Often the statement is dropped in to a conversation, as a bald declaration of fact, and something that they, and everyone else, is just going to have to live with.
A reply of “Well, just don’t be…” from me has not turned out to be very helpful and is certainly not very good coaching, so I have been doing some work on the extent to which “perfectionism” is a thing and, if it is, whether there is anything perfectionists can do to make work more satisfying for themselves, and happier for everyone else.
And, of course, perfectionism in psychology is a real thing. In fact, psychologists have not only identified a condition called “Perfectionism”, they have described three manifestations of the condition:
- Self-Oriented Perfectionists have very high standards, evaluate themselves remorselessly and may avoid taking on difficult tasks for fear of failing. They find the “good enough” culture of work bound by tight budgets and strict deadlines excruciating. There is also evidence that self-oriented perfectionists fail to learn from their mistakes as they find it so hard to confront them.
- Other-Oriented Perfectionists set unrealistically high standards for others and pursue them unceasingly without seriously considering their effect. This perfectionist exists in a state of constant frustration at the shortcomings of those around them and everyone else suffers a combination of frustration at the demands of the perfectionist and a sense of failure at their own shortcomings.
- Finally, the perils for Socially Prescribed Perfectionists are becoming increasingly dangerous as they are the people who find themselves under enormous external pressure to be perfect in every way and always take the view that others are constantly evaluating them critically. This is the group most challenged by the projection of seemingly perfect lives onto “Facebook” and “Instagram” and, at work especially, “LinkedIn”. Evidence is emerging that all social media users are made to feel inadequate in comparison to the projection of “perfect lives”, so the dangers for socially prescribed perfectionist are that they are left feeling utterly inadequate, fraudulent, anxious and completely unable to fulfil their role at work.
In its most extreme forms, labelled “maladaptive” or “neurotic” by psychologists, perfectionists can become increasingly negative, intolerant and anxious, which can easily form a downward spiral towards depression. So the objective for someone with perfectionist characteristics is to become an “adaptive” perfectionist, someone who strives to do well and gains satisfaction from their achievements, but can also tolerate a degree of failure and imperfection without resorting to harsh self-criticism or intolerance of others.
Whilst adaptive perfectionists are focused on doing things right, they also retain a sense of self-worth independent of their performance, are able to remain relaxed whilst striving to do their best and are motivated to receive constructive feedback, aware that it will include some criticism. Unlike maladaptive perfectionists, adaptive perfectionists seem to be able to accept a degree of failure and criticism, and use it to feed their motivation to perform better the next time.
So, what is to be done? How do you prevent the slide from adaptive to maladaptive perfectionism?

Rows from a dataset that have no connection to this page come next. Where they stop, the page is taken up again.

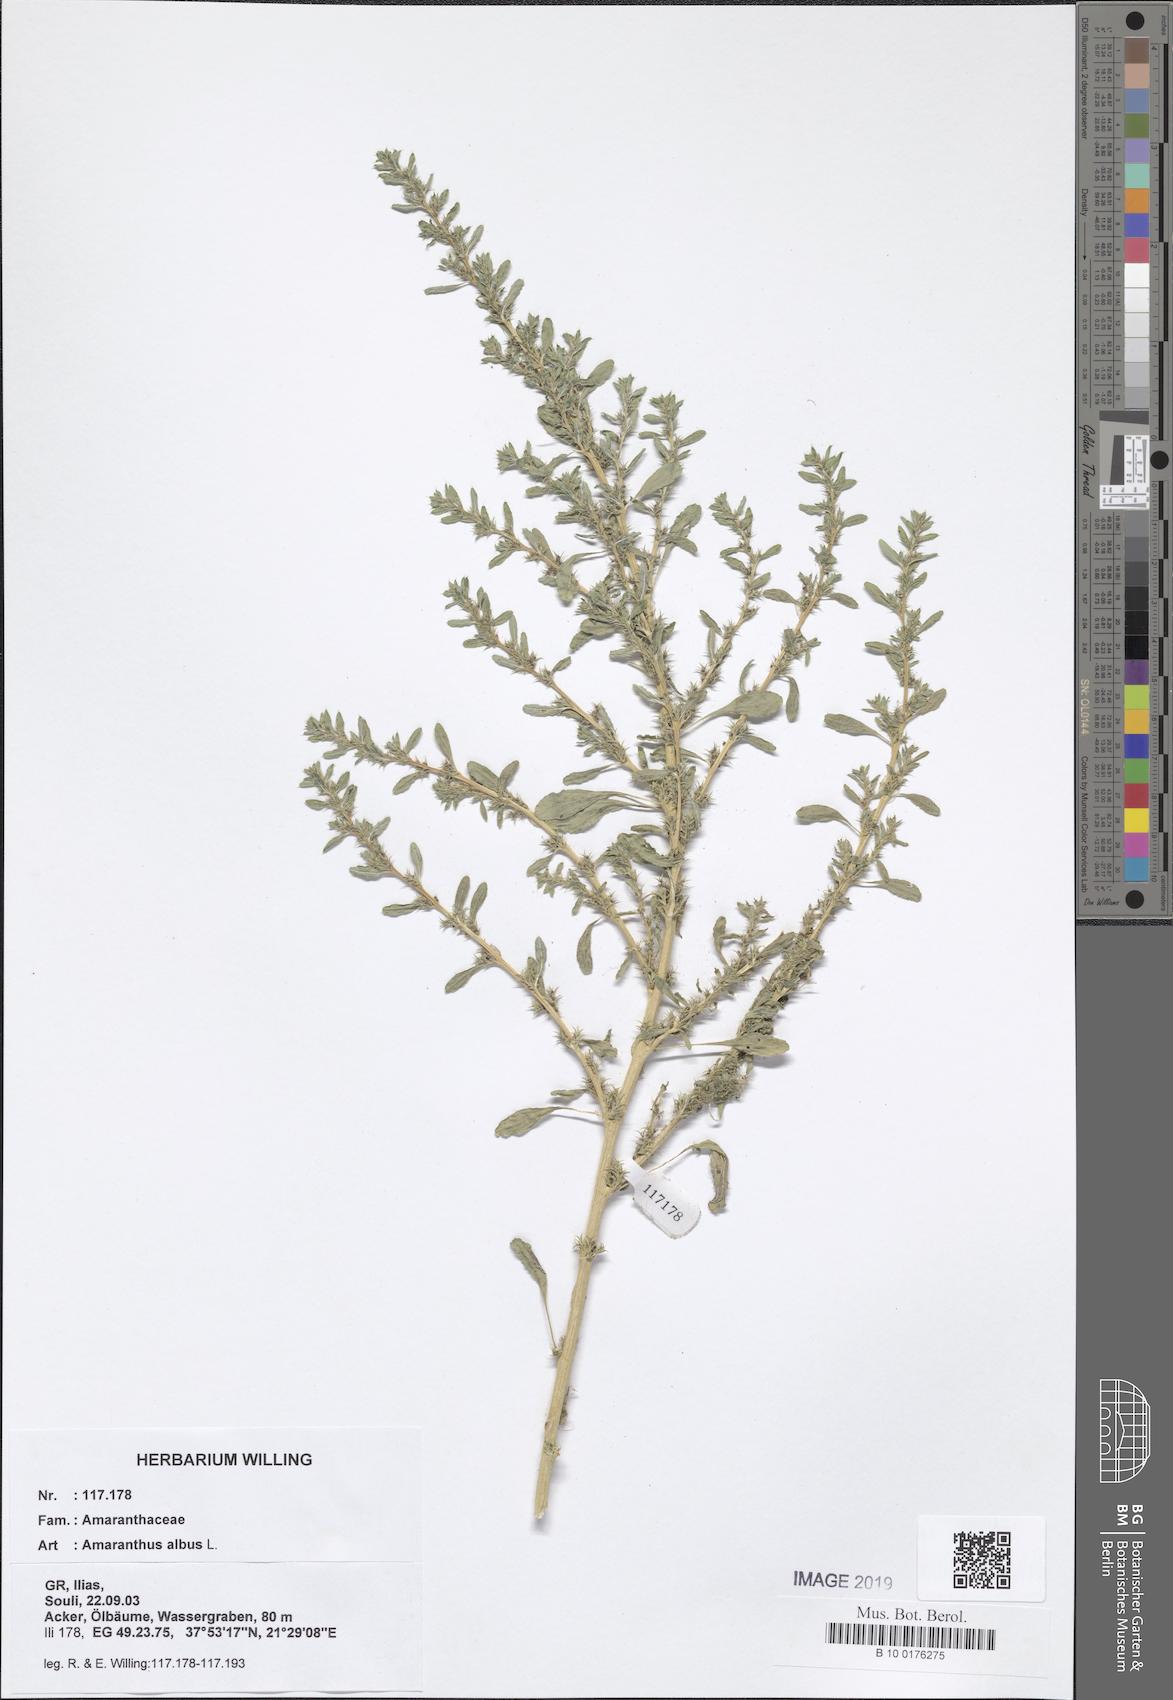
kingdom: Plantae
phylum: Tracheophyta
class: Magnoliopsida
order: Caryophyllales
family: Amaranthaceae
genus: Amaranthus
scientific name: Amaranthus albus
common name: White pigweed
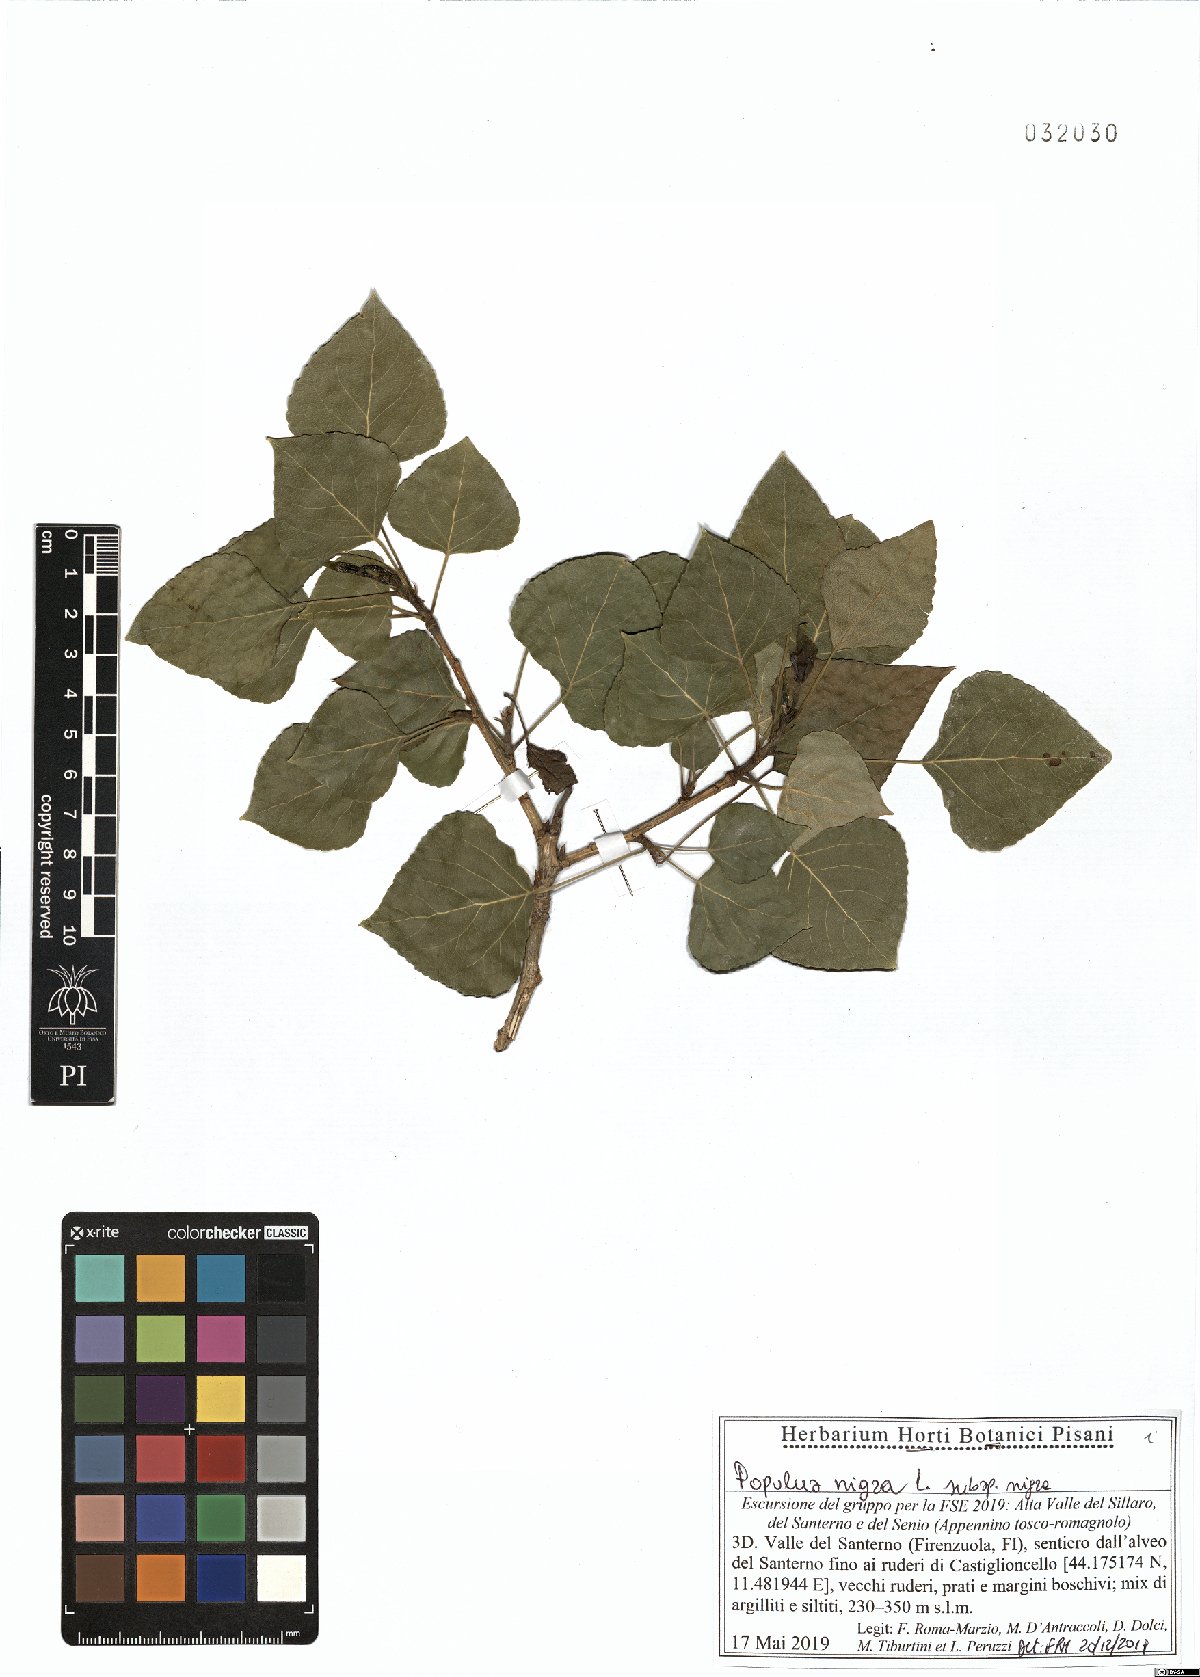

Well, one of the ways is to use some simple “thinking” techniques to keep events in context and in perspective. You can use these on yourself, your colleagues, your reports or your boss.
We all have a tendency to overgeneralise, to jump to conclusions and to find support for our pre-existing positions with little reference to the facts. Perfectionists are particularly prone to such thoughts. I call them “inhibiting beliefs” and here are a few simple examples:
- “I have to get that promotion, otherwise I will be a complete failure”
- “My team never meets its deadlines”
- “If I don’t win this piece of work, I am going to be sacked”
- “I cannot bear to be in the same room as him”
- “My manager never asks for my opinion”
We all have a propensity to wallow in these sorts of “inhibiting beliefs”, almost enjoying a morbid satisfaction in their unfairness, or their confirmation of long held prejudices.
I propose that you confront these sorts of “inhibiting beliefs” with questions and challenges which introduce some shades of grey and help to provide context, objectivity, realism and a degree of proportionality; questions such as:
- What would your best friend say to you about not getting the promotion?
- What are you doing to help the team make its deadlines?
- What will this “failure” look like in a year’s time?
- Do you have to like everybody you work with? Can’t you survive together professionally?
- How can you actively manage your manager to develop a more constructive relationship?
By introducing a sense of perspective and some modifying thinking, it might then be possible to develop some useful and constructive actions, such as seeking feedback from the failed promotion and calmly deciding whether it is worth another attempt, whether another route to the top is more realistic, or whether to actively seek to work constructively with a colleague you do not personally like.
This isn’t rocket science, but it is good cognitive behavioural psychology and it might just help you or the perfectionist millennials in your team to remain “adaptive”, and to use their adaptive perfectionism to be the best they can, without ruining their own lives, and making everyone else’s life a misery.